* Tareas *
- 1) En el artículo sobre Jesucristo, reduce a una lista breve el párrafo que comienza con "En La Iglesia de Jesucristo de los Santos de los Últimos Días" y conserva sus datos principales.
- 2) Indica si cada afirmación coincide con el artículo sobre Jesucristo. Responde sí o no y cita las palabras del artículo que lo deciden.
(a) Los pastores siguieron una estrella.
(b) El Padre y el Hijo son uno en propósito, no en ser.
(c) James E. Talmage pertenecía al Cuórum de los Doce Apóstoles.
- 3) Prosigue la redacción del artículo sobre Jesucristo a partir de su última oración.

* Texto de estudio *
• • •
Solo para la versión digital: Jóvenes adultos
Tres verdades acerca de Jesucristo que son únicas de nuestra Iglesia
Nuestras creencias en el Salvador y en Su Evangelio restaurado nos facultan para ser como Él.
Los pastores y los magos buscaron a su Salvador, Jesucristo, después de Su nacimiento. Los pastores vieron un ángel y los magos siguieron una estrella (véanse Mateo 2:9–10; Lucas 2:8–12).
En la actualidad, hay muchas maneras en que podemos aprender acerca del Salvador y “veni[r] a adorarle” (Mateo 2:2).
En La Iglesia de Jesucristo de los Santos de los Últimos Días, tenemos la bendición de que los profetas vivientes y el Libro de Mormón nos enseñan, además de la Biblia, acerca de nuestro Redentor. A continuación se encuentran tres verdades sobre el Salvador que son distintivas de la Iglesia.
1. Él es un personaje separado del Padre
Al explicar Su función como el Hijo Unigénito, Jesús dijo: “Yo y el Padre uno somos” (Juan 10:30), pero los Santos de los Últimos Días saben que el Padre y el Hijo son “uno” en propósito, no en ser. El élder James E. Talmage (1862–1933), del Cuórum de los Doce Apóstoles, escribió: “En el original griego, la palabra ‘uno’ se encuentra en el género neutro, así que expresa unidad de atributos, poder o propósito, y no de personalidades, que habría requerido la forma masculina”1.
• • •
* Datos extraídos *

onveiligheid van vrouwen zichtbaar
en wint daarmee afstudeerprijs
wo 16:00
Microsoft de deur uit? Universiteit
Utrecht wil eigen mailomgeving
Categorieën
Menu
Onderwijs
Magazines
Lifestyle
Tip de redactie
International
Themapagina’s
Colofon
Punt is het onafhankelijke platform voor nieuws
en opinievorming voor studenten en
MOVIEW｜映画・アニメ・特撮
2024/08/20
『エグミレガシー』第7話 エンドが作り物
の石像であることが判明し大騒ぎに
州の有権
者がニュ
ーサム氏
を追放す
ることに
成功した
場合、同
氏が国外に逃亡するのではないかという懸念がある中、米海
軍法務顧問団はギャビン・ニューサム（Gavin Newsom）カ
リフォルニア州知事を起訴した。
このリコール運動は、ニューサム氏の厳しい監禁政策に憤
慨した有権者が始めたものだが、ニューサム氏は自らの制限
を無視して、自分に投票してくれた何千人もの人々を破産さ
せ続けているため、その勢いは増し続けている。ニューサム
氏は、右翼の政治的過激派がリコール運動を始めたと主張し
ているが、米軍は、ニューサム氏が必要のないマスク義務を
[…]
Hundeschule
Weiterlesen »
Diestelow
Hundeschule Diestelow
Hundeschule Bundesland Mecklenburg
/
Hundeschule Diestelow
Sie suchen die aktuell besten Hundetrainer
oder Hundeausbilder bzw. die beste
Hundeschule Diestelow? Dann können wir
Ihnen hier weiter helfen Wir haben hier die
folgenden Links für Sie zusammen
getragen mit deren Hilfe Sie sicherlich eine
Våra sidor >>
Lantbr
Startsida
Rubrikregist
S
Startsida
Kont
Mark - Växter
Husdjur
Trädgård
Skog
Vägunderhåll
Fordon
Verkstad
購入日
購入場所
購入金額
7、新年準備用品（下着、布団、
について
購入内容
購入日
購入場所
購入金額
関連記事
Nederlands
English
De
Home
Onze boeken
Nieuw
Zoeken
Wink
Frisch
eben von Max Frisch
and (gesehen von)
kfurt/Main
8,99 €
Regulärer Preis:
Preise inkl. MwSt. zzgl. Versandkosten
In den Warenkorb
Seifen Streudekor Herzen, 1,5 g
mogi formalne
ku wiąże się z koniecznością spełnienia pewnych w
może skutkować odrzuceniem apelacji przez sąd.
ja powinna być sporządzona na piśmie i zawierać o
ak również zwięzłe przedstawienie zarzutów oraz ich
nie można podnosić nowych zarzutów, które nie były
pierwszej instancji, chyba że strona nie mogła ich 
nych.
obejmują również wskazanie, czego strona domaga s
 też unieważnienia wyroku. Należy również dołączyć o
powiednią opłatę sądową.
• • •
* Respuestas por tarea *
- 1)
- En la Iglesia de Jesucristo de los Santos de los Últimos Días, los profetas vivientes y el Libro de Mormón enseñan acerca del Redentor, además de la Biblia.
- A continuación se presentan tres verdades sobre el Salvador que son distintivas de la Iglesia.

- 2)
(a) No: "Los pastores vieron un ángel y los magos siguieron una estrella".
(b) Sí: "el Padre y el Hijo son “uno” en propósito, no en ser".
(c) Sí: "El élder James E. Talmage (1862–1933), del Cuórum de los Doce Apóstoles".

- 3)
Antes de ser apedreado, Esteban vio “al Hijo del Hombre […] a la diestra de Dios” (Hechos 7:56). El profeta José Smith vio “a dos Personajes” en una visión (José Smith—Historia 1:17). El Salvador mismo oraba con frecuencia a Su Padre.
Todavía adoramos al Padre como nuestro Dios y veneramos al Hijo como la cabeza de la Iglesia, pero refutamos la creencia típica del cristianismo de una “trinidad en la unidad”, una creencia que se acordó en el Concilio de Nicea hace casi trescientos años después de la Resurrección de Cristo2.
2. Él nos conecta con el Padre Celestial
Debido a la caída de Adán y Eva, fuimos separados de la presencia de Dios (véase Alma 42:7). Sin embargo, la Expiación de nuestro Salvador salva la brecha creada por la transgresión de Adán y nos lleva de regreso a la presencia de Dios para ser juzgados según nuestras obras (véanse 2 Nefi 2:5–10; Helamán 14:15–17). También podemos ser perdonados y limpiados de la mancha de nuestros propios pecados si “aplica[mos] la sangre expiatoria de Cristo” (Mosíah 4:2). Cristo exhortó: “Siempre debéis orar al Padre en mi nombre” (3 Nefi 18:19), es decir, oramos a nuestro Padre Celestial por medio del poder del Salvador.
En la Iglesia hacemos convenios, o sea, acuerdos en los que prometemos seguir los mandamientos y el Padre Celestial promete bendecirnos a cambio. El ejemplo perfecto de Cristo nos muestra la manera de honrar esos convenios y acercarnos más a Dios. En nuestro convenio bautismal, por ejemplo, prometemos “recordarle siempre, y […] guardar sus mandamientos […] para que siempre p[odamos] tener su Espíritu [con nosotros]” (Doctrina y Convenios 20:77).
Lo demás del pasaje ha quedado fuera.